Dépression, épuisement émotionnel, burn-out: le travail affecte un nombre croissant d’actifs. Ou plutôt les conditions qui le régissent, déterminées par la quête d’une maximalisation de la rentabilité et des profits. Une course à la compétition et à la performance malsaines et dangereuses pour le personnel. Conséquences: de plus en plus de salariés souffrent de troubles de la santé mentale; sont mis à l’arrêt par leur médecin; ou vont au boulot à reculons dans un acte de présentéisme stérile. Près d’un employé sur trois confie se trouver dans une situation critique, dépassé par la charge de travail, au bord de la rupture. Avec, parfois, des issues fatales. Le stress fait le lit de maladies cardiaques, suicides et dépressions. Chaque année en Europe, 10000 travailleuses et travailleurs en meurent. Des tragédies responsables de trois fois plus de victimes que les accidents professionnels! Autant de drames qui pourtant, pourraient souvent être évités. 

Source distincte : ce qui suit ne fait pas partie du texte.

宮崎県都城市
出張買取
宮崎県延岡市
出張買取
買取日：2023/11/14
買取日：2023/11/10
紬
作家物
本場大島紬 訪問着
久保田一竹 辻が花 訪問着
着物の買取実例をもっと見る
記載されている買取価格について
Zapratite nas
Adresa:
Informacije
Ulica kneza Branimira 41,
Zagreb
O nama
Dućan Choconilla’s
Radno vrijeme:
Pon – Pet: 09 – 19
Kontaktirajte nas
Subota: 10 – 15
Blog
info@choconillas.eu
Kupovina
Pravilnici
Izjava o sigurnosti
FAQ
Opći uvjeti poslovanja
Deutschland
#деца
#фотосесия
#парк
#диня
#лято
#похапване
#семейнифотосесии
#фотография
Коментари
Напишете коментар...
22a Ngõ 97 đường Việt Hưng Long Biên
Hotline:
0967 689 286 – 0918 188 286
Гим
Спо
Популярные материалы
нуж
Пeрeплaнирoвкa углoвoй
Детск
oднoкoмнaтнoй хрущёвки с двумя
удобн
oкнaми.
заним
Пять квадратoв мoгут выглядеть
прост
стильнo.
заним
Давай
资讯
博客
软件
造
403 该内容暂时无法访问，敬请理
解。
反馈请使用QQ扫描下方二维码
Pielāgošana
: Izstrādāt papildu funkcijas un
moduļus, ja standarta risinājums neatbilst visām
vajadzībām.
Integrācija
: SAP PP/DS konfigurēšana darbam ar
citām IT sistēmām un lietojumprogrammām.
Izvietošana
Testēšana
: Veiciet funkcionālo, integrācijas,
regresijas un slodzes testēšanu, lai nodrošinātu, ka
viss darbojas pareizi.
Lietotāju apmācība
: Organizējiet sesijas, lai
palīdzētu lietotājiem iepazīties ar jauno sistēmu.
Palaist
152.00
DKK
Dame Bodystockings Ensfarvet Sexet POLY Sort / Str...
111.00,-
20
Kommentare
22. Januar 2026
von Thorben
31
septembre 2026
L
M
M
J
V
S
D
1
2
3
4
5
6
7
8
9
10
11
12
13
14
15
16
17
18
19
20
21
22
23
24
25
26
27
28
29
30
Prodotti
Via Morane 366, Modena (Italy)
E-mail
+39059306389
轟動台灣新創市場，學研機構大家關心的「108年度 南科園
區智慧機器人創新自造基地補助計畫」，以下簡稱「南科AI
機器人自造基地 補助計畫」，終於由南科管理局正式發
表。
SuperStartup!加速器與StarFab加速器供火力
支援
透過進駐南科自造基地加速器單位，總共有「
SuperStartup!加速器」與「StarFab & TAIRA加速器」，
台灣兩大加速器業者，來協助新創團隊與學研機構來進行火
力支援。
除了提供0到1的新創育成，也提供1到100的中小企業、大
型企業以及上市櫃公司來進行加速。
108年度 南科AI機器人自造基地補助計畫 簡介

Si tous les domaines professionnels sont concernés par la problématique, certains présentent un terrain plus propice à l’apparition de troubles psychiques. Avec des éléments déclencheurs récurrents entre intensité des cadences, plannings de dernière minute, horaires interminables, manque de reconnaissance, sous-effectifs et plus largement perte de sens. Parmi les secteurs les plus exposés, celui de la santé et du social. Selon une récente étude de la Haute école de travail social de Fribourg, le risque suicidaire pour les employés de la branche se révèle quatre fois plus élevé que pour le reste de la population! Un chiffre témoignant en filigrane des difficiles conditions de travail. Notamment en raison d’une pénurie chronique de personnel mettant à rude épreuve l’équilibre des salariés. Sans oublier la dimension humaine de l’activité, porteuse, mais propre aussi à générer beaucoup de frustrations quand le temps fait constamment défaut. Quand il faut courir d’un patient à l’autre au détriment de la relation et de la qualité des prestations. Un soignant sur trois, à bout de souffle, raccroche d’ailleurs la blouse prématurément. D’autres secteurs se révèlent souvent limites pour les nerfs et la motivation du personnel. Comme l’hôtellerie-restauration qui enregistre 29% d’employés sous pression. Ou la construction, où ce taux s’élève à 28%. Un dernier domaine qui mérite une attention accrue. Dans ce milieu essentiellement masculin, l’image de virilité fréquemment véhiculée s’accorde souvent mal avec des passages à vide. Pas sûr que la question de la santé mentale soit abordée sur les chantiers. Le tabou pourrait bien masquer des fragilités. Non sans danger...

Selon l’Union syndicale suisse, les absences pour maladie ont fortement augmenté: 80 millions d’heures de plus qu’avant la pandémie! Le camp parlementaire bourgeois n’en a cure. Et défend l’élargissement du nombre annuel de dimanches travaillés dans les commerces à douze au lieu de quatre, la flexibilisation accrue des horaires ou encore la restriction de l’application des salaires minimums cantonaux. Des attaques qu’il faut absolument combattre, menaçant encore de détériorer le bien-être et le moral des salariés. Et, partant, la productivité. Un argument qui devrait faire mouche auprès des entreprises. Sachant encore que, selon la Fondation Promotion Santé Suisse, le stress a occasionné en 2022 un manque à gagner de 6,5 milliards de francs pour les sociétés du pays. Celles-ci ne resteront compétitives sur la durée qu’en privilégiant des rythmes humains, en rémunérant de manière décente le personnel face à pénurie de main-d’œuvre, en lui offrant un cadre où la vie professionnelle n’empiète pas sur celle privée. Les syndicats ont en tous cas promis de veiller au grain, plaçant la question de la santé au travail en tête de liste de leurs objectifs de l’année. Du pain sur la planche en perspective. 

Près d’un salarié sur trois confie se trouver dans une situation critique, dépassé par la charge de travail, au bord de la rupture.